She said

When I published my story about the #MeToo movement and the changes it has produced for our generation, I was nervous. It wasn’t because the topic of sexual misconduct makes people uncomfortable, but because the movement has become so highly controversial in our society that I was worried about the reaction my story would receive.

If just publishing a story about sexual assault was nerve-wracking for me, I couldn’t imagine how victims of sexual assault must feel when they talk about their experiences.

But while the #MeToo movement has created controversy, it also has brought forth conversation. And conversation is exactly what my generation needs if we want to educate each other about the relevance of sexual misconduct today.

When the topic of #MeToo is mentioned in class, it always receives mixed responses. Half of the class makes jokes or ignores the conversation while the rest attempt to either educate themselves on the movement or discuss the changes it has provoked.

However, I know that not all people have negative attitudes toward the movement. A lot of males I know have a good understanding of what is crossing the line in terms of actions or jokes. For them, #MeToo is a movement that has raised their awareness in how they act toward women.

For the majority of women, #MeToo has emerged as a platform to rely on in the case that they experience sexual misconduct. It has even aided in ending their ignorance about cases of sexual harassment and assault that males experience and the public fails to recognize.

But society still has a long way to go if we want to end the stigma around sexual assault and make our world a safer place for victims to come forward.

Even in the thick of the #MeToo movement, I can’t say that if I were to be sexually harassed or assaulted, I would be confident enough to tell someone.

In that situation, I would want to report the incident, but I would never want other students to find out because of the fear that I would be judged and criticized.

Admitting to being sexually assaulted is a vicious cycle, and it’s part of the ongoing reason why society continues struggling to believe survivors and why victims don’t disclose their experiences.

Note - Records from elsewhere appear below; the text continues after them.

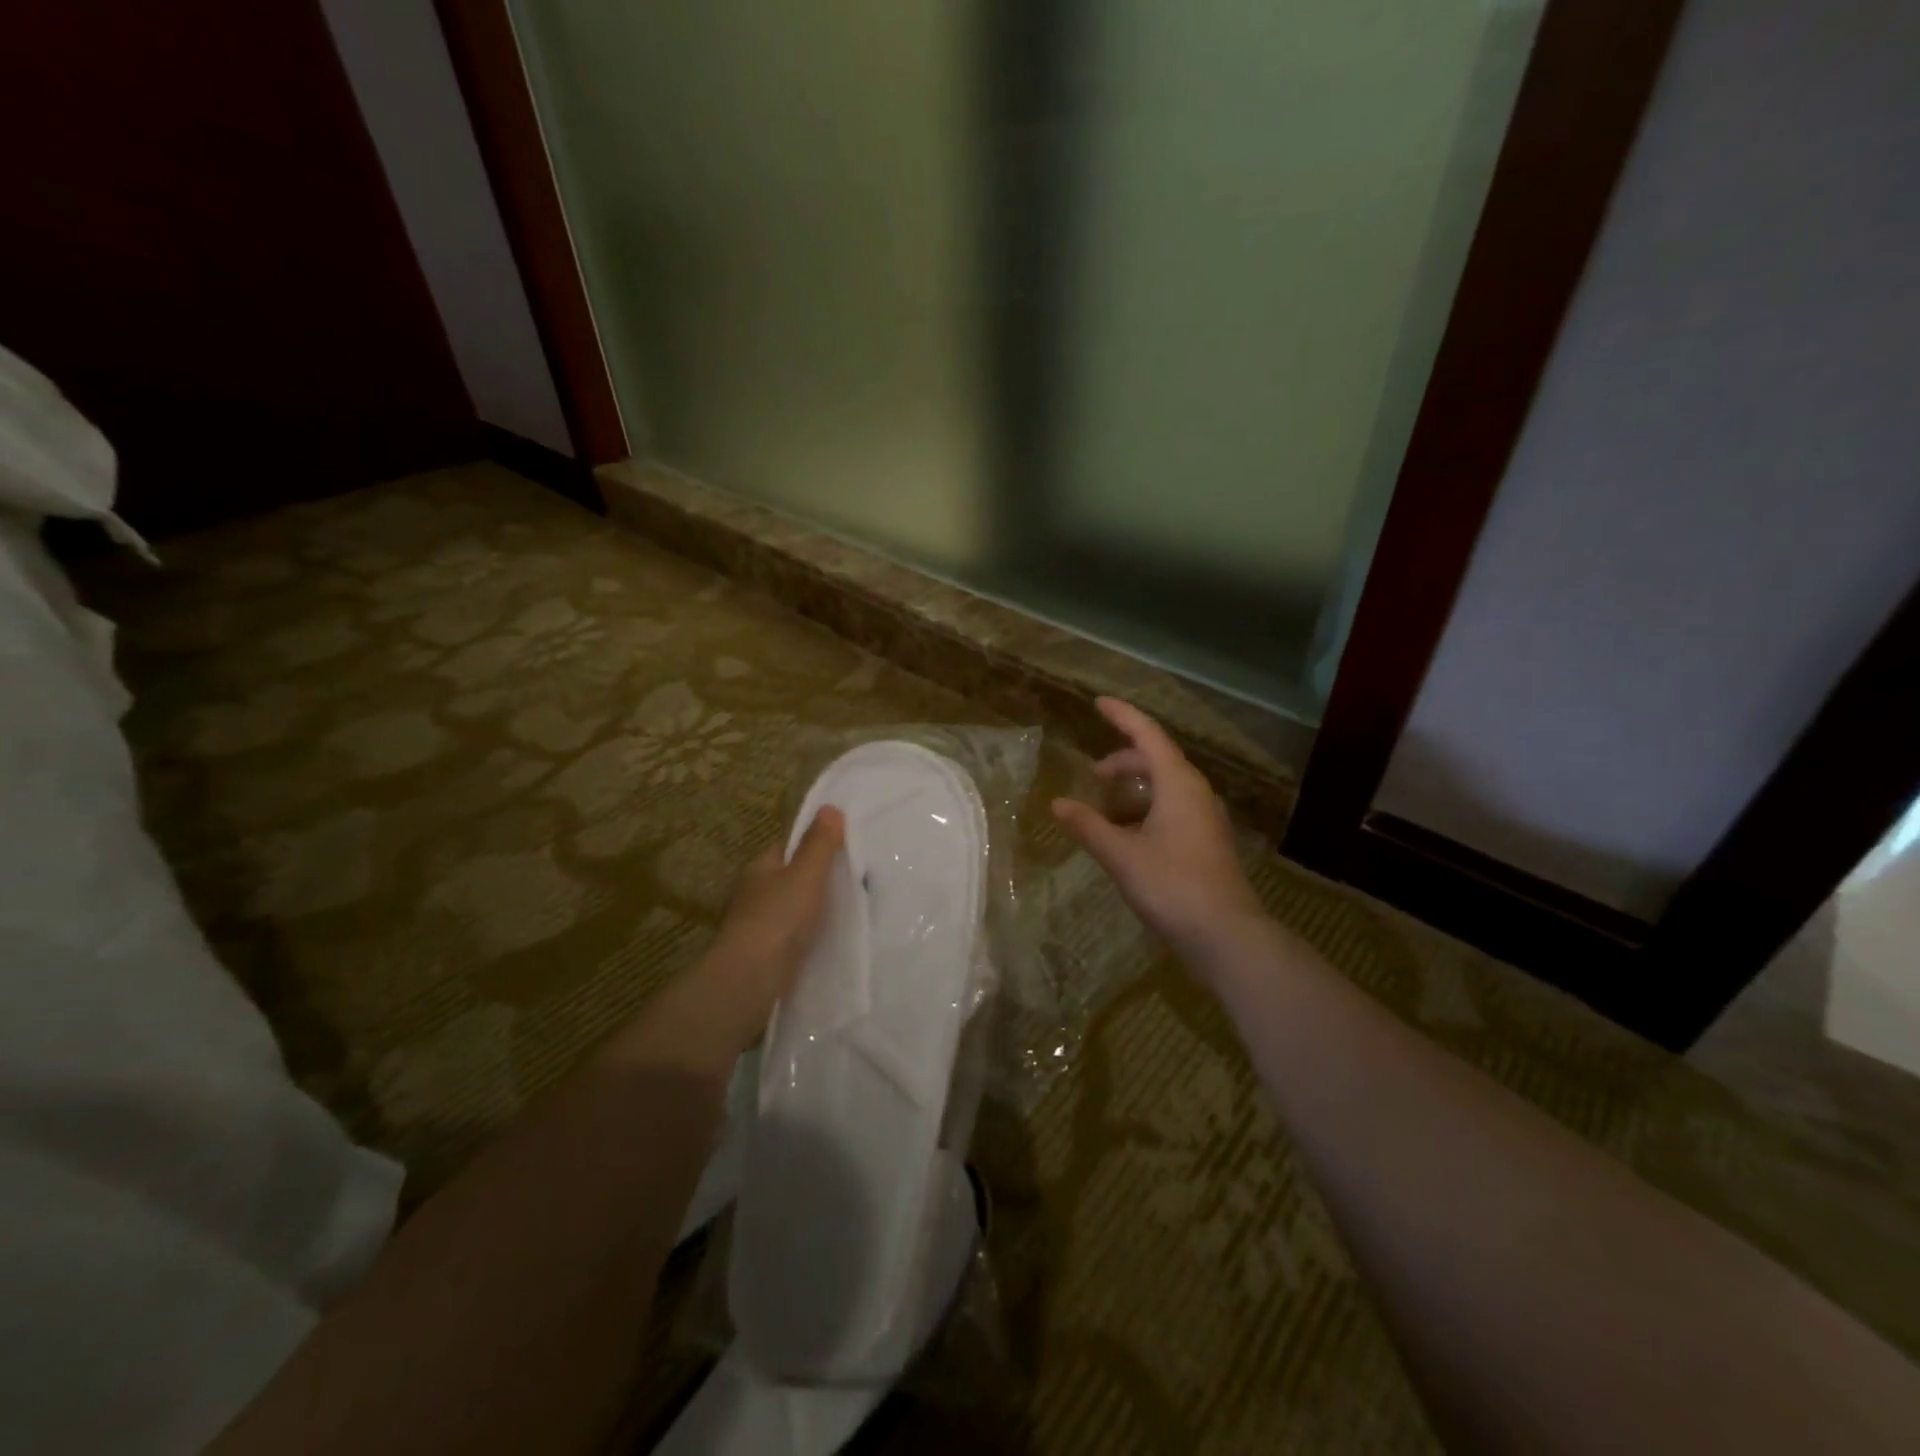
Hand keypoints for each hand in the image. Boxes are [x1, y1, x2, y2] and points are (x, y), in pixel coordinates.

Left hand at [703, 807, 844, 1043]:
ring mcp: (756, 927)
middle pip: (789, 879)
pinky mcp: (764, 956)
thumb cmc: (779, 918)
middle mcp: (753, 895)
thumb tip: (829, 807)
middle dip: (815, 880)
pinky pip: (792, 937)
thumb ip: (819, 844)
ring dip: (812, 910)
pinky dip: (808, 936)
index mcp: (759, 869)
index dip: (812, 845)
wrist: (750, 980)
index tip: (843, 849)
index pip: (786, 848)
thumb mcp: (806, 874)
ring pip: (791, 910)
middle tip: (854, 881)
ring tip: (848, 911)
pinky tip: (829, 940)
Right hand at [1052, 698, 1262, 960]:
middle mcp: (1196, 793)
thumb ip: (1087, 826)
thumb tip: (1057, 803)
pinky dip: (1147, 809)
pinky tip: (1128, 835)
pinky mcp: (1207, 842)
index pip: (1148, 735)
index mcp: (1178, 784)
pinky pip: (1174, 809)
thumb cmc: (1171, 885)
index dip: (1122, 716)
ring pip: (1166, 787)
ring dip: (1135, 788)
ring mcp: (1206, 819)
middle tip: (1094, 773)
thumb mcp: (1121, 854)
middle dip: (1124, 760)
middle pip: (1157, 760)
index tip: (1098, 703)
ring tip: (1106, 805)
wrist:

Just scrolling through Twitter when a breaking story comes out about sexual assault will show anyone that victims are still shamed and degraded for speaking out. Women are labeled as dishonest and accused of ruining their attackers’ reputations as a result of coming forward.

I understand that the default action is to jump to the defense of an accused celebrity or politician. But that’s not fair to the victims who are telling the truth in hopes of stopping the cycle.

It is alarming for other survivors to see that they might receive similar reactions if they come forward, discouraging and forcing them to wait long stretches of time before telling anyone.

By the time victims feel secure enough to speak out, years have passed, and they are once again labeled as liars for not reporting the incident sooner.

Women have already struggled for decades to feel as though coming forward was socially acceptable. We have to break the cycle somehow.

I should not be uncomfortable publishing a story or talking to others about sexual misconduct.

I should not be afraid to walk to my car alone at night.

I should not have to change what I wear out of fear that I will be blamed for another person’s actions.

I should not have to read about rapists who got off on three-month sentences and are sympathized with by the public because of their “mistake” as a teenager.

Women should not be afraid to speak out because they fear retaliation. Men should not be afraid to speak out because society says they aren’t supposed to convey emotion or show pain.

Those who carry out sexual crimes should receive consequences and the victims deserve justice.

We should be encouraging all people to speak up and talk about their experiences. If we want to end the stereotypes about sexual misconduct that linger in the back of our minds whenever a new survivor joins the #MeToo movement, we must make discussion feel normal.

Sexual misconduct wasn’t considered a major issue until movements of the 1970’s drew attention to the cause and contributed to the passage of rape shield laws. This time period was crucial in developing the idea that rape can be used as a way to exert power over victims.

Historically, this conversation has been the only thing that has helped advance our society into one that believes in victims, and it has proven its significance in creating progress.

At times, the #MeToo movement can be perceived as a movement with the purpose of stemming a hatred toward men or encouraging women to act immaturely toward them. Not only is this an inaccurate representation of the movement’s intentions, but it makes the topic of sexual misconduct a hard issue to tackle.

The real motive of the #MeToo movement is to provide a platform for victims of sexual harassment and assault to unite together and fight for recognition that sexual misconduct is an everyday reality for men and women.

Sexual misconduct is uncomfortable to talk about, but it is necessary in order to end the stigma around it.